November 13, 2018
Wellington, New Zealand
In Wellington we like to pretend that every day is like this. Still and sunny, warm but not to the point of making your shirt stick to your skin if you go out for a walk. Freezing horizontal rain and blistering winds are much more common than we admit, but today is not one of those days.
Regardless of the weather, the dog always needs walking, so every day for me begins the same way: with a stroll in one of the green areas that surround our house. Today it’s the portentously named Mount Albert, in reality a small scrub-covered hill featuring a dilapidated army emplacement from the second world war and stunning all-round views of the city, the airport and the sea.
It takes us about twenty minutes to get up there. Sometimes we stop on a park bench by the geodetic survey mark, watch the planes take off and land. I take something to read. In the morning it’s articles from the Italian press I sent to my kindle. I have lived in New Zealand for twenty years but catching up on what happened back home while I was asleep is a habit I’ll probably never abandon.
From the top of Mount Albert you can see the much larger and scenic Mount Victoria. I wonder how many adjoining geographical features are named after those two. Perhaps more than any other couple who ever lived.
Elsie is a good dog. We got her a little over a year ago and she has added an element of routine to my already highly regimented life.
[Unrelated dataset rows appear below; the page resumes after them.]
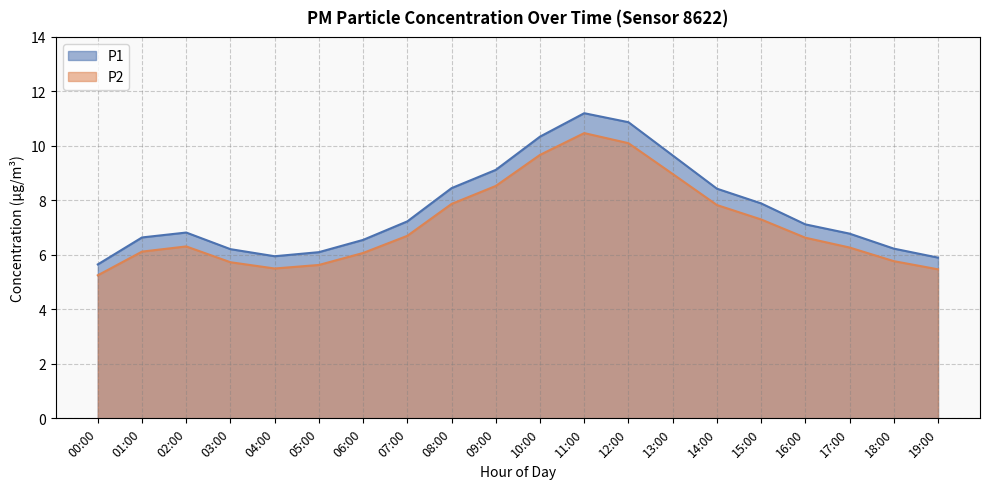

Is the value of P1 at 17:00 greater than the value of P2 at 06:00?

Yes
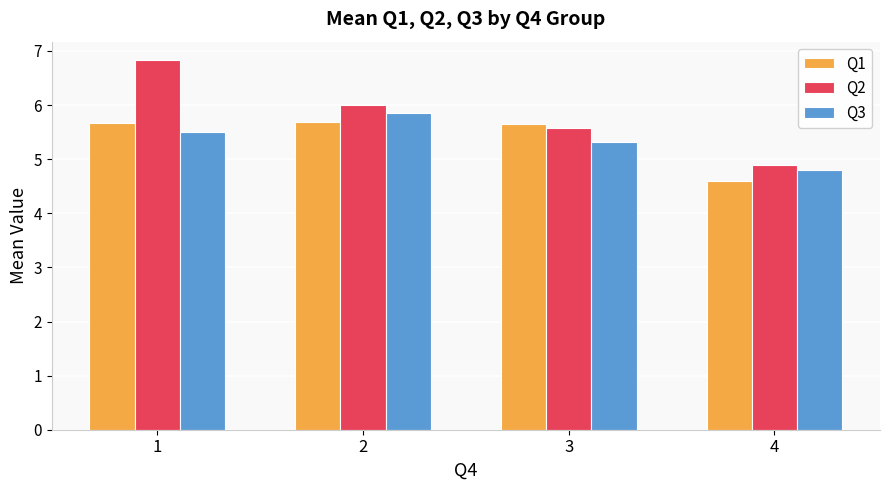

How many values in the Q3 series exceed 5?

3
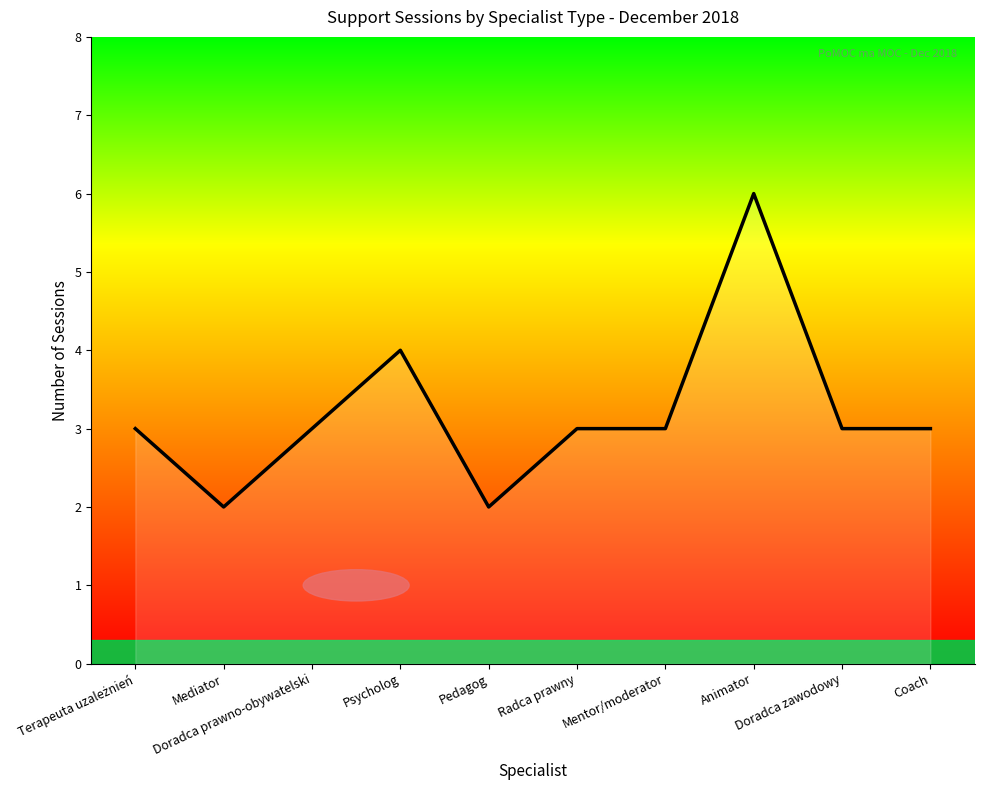

Where is the first local maximum?

Psycholog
I don’t mind that.
I can tell you all the things that are going to happen today and the order in which they’re going to happen. The kids are at school, so I’m going to go home and do some work now. I’m reading Applied Ballardianism by Simon Sellars for a review and I have a couple of translations to attend to. I’m translating technical work, my favorite. I love a well-written manual. I have no talent for engineering or even DIY, but I enjoy finding out how machines work and especially how human labor is structured around machines—whether it’s fruit grading or the inside of a post office.
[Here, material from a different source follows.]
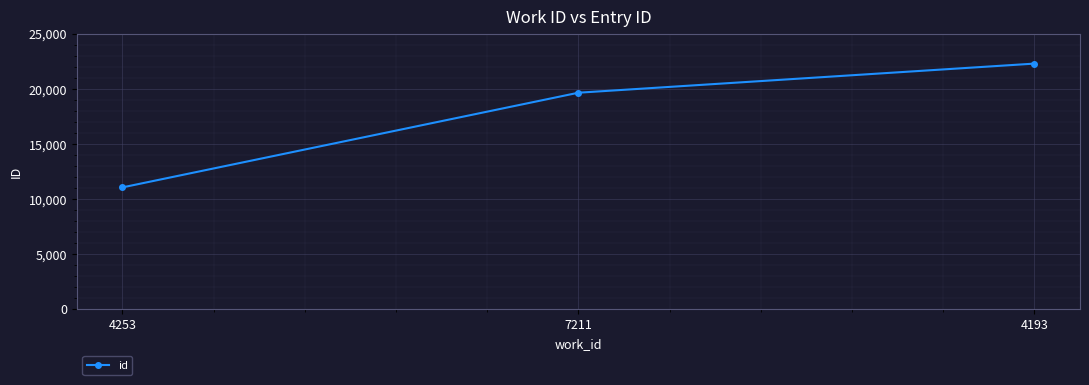

How many series are shown in this chart?

1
I’ll have lunch with my partner. That’s my favorite part of the day. Usually it’s something improvised or left-overs from the night before but today—although it hasn’t been planned yet—we’ll go out to a place we like in Shelly Bay and have grilled scallops with salad. The drive there and back on the coastal route to the restaurant is as much of a treat as the food.
I’ll be home to greet our two youngest when they come back from school at 3 pm. (Berhampore Primary is just across the fence.) Our eldest is 17 and is busy with his end-of-year high school exams. I won’t see much of him today. It’s Tuesday, so my daughter will choose a cartoon at 4 o’clock. Dinner is at 7.30. Then some more work in the evening, but usually lighter, in front of the television.
Chronic illness and disability dictate almost every single aspect of this schedule. Our youngest boy is diabetic. He has his blood sugar tested at regular times, from 8 am to 11 pm, and needs five or six insulin injections in that span of time, depending on his readings. It helps a great deal if his meals are regular, and it’s much easier if the whole family sticks to his routine.
Both he and his sister have autism. They are 10 and 13, so we’re well past the early years of heartbreak and confusion–the years when we didn’t know how to comfort them or understand the source of their distress.
Things have settled into a routine of care. We have learned the importance of school timetables and lists of things to do during the holidays that can be ticked off one by one. In her first year of school, our daughter would repeat phrases like “I have music tomorrow,” to which her teacher aide might respond “yes, you do.” But what she actually meant was: “I know what’s happening tomorrow. I need you to tell me all the things that are happening today.” She just didn’t know how to formulate the question. This knowledge of the near future gives her sense of control over her life and her environment.
Living with autism, or with people who have autism, means being hyper-vigilant about anxiety and its triggers. You will do anything to forestall an attack–what is also known less kindly as a “meltdown.” For years, for instance, we couldn’t play any kind of music at home outside the rote songs we still sing every night, or our daughter would get too upset. Now all it takes is adequate warning. For our son, something as ordinary as having to eat his vegetables can be a cause of great stress. All of these triggers, known and unknown, add a further dimension to the questions that any parent has to ask, about what can be reasonably demanded of their child.
Above all, you hope that your care is not itself disabling. This can happen in two ways: if you seek to reduce or eliminate behaviors just because they are too outwardly ‘autistic’; or if you lower your expectations and think your children less capable of growth than they are. My partner is great at walking that second line. She knows when to push them far more than I do. But I think it’s accurate to say that most of the ingrained habits and strategies we have developed over the years–our routine of care–have become invisible to us.
We live in a soft house, a place designed to protect our children from the sharpest corners of the world outside. It’s not a world made for them. But then who is it truly made for?
It’s 5:30 pm, time to take out Elsie again. This time the 10-year-old is coming with us. It’s a beautiful spring night and I let him hold the lead most of the way. He tells me a Māori legend he learned at school from a book by Peter Gossage. It’s the one about that time Māui set out to kill Hine-nui-te-pō, the goddess of night and death, so that people would no longer have to die. My son thinks he succeeded but I don’t think that’s how the story ends.